* The following techniques are derived from the "CSS Secrets" by Lea Verou
Parallelogram
The parallelogram structure can be pulled diagonally based on the deformation properties of the rectangle through skew () (the coordinate system used by the skew, the x-axis vertically, and the y-axis, in contrast to the common coordinate system).
<! DOCTYPE html>
But the content tilt may not be the effect we need, a general solution is to nest a div inside the inner layer, and then add a transform:skewx (45deg) in the opposite direction, but someone with a code cleanliness says accept it.

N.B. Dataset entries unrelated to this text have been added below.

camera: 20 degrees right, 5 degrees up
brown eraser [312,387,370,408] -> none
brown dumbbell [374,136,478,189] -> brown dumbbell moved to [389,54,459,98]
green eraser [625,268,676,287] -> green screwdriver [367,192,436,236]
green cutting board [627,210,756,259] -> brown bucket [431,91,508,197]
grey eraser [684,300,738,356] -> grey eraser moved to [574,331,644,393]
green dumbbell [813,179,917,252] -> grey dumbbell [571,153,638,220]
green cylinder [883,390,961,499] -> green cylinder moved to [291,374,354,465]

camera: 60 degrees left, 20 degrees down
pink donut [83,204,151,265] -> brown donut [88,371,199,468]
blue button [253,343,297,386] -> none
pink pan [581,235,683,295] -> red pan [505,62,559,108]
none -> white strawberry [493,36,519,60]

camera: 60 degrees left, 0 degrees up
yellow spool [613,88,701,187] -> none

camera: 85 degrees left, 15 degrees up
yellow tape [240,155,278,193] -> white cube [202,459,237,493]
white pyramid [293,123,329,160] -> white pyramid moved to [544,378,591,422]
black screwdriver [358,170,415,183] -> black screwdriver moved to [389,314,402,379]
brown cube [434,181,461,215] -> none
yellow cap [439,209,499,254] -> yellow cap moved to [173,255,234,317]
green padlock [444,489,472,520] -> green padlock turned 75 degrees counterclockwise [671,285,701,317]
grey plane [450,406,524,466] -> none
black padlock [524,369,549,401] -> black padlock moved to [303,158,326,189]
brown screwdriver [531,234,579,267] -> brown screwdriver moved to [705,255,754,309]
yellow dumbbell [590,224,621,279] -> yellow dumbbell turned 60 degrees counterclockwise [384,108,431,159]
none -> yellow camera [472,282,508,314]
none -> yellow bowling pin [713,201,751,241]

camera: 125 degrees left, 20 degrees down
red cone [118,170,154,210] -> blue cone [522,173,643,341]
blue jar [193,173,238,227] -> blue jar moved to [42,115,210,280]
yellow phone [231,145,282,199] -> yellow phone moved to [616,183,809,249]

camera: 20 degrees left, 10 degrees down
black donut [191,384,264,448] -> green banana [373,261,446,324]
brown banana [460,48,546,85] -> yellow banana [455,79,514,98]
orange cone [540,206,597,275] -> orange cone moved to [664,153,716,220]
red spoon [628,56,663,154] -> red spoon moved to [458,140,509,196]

Another idea is to apply all the styles to the pseudo-elements. The pseudo-elements are then deformed.
<! DOCTYPE html>
This not only solves the problem of content skew, but also the HTML structure is as clean as before. Note, however, that the pattern generated by the pseudo-element overlaps the content, and once the background is set, it obscures the content, so add Z-index:-1.
Diamond Picture
If it is on the basis of a square, the diamond is a square pattern rotated 45 degrees of graphics. It's easy to think of rotating the outer div 45 degrees and then rotating the inner IMG back 45 degrees. Get the following pattern.
<! DOCTYPE html>
It's a pretty nice octagonal shape, and if you can persuade the product manager, the job is done. Well, I guess you can't persuade ...
Because the rotation is inconsistent, the outer div intercepts the excess (note overflow:hidden) and then the part is empty. Just fill out the empty part is the diamond, here you can draw a sketch with the Pythagorean theorem calculation.
The result is a magnification of 1.42 times times the fill completely. We changed the Transform property of IMG to Transform:rotate (45deg) scale (1.42);
One drawback of this scheme is that when the original is not a square, a larger magnification factor is needed, and the captured picture is more limited.
And the scheme itself is not simple and elegant. Here we introduce an attribute Clip-path (which unfortunately does not seem to be good), which can be clipped to any polygon by passing in a fixed position.
<! DOCTYPE html>
I hope that in the near future Clip-path this attribute will be better supported in the various viewers.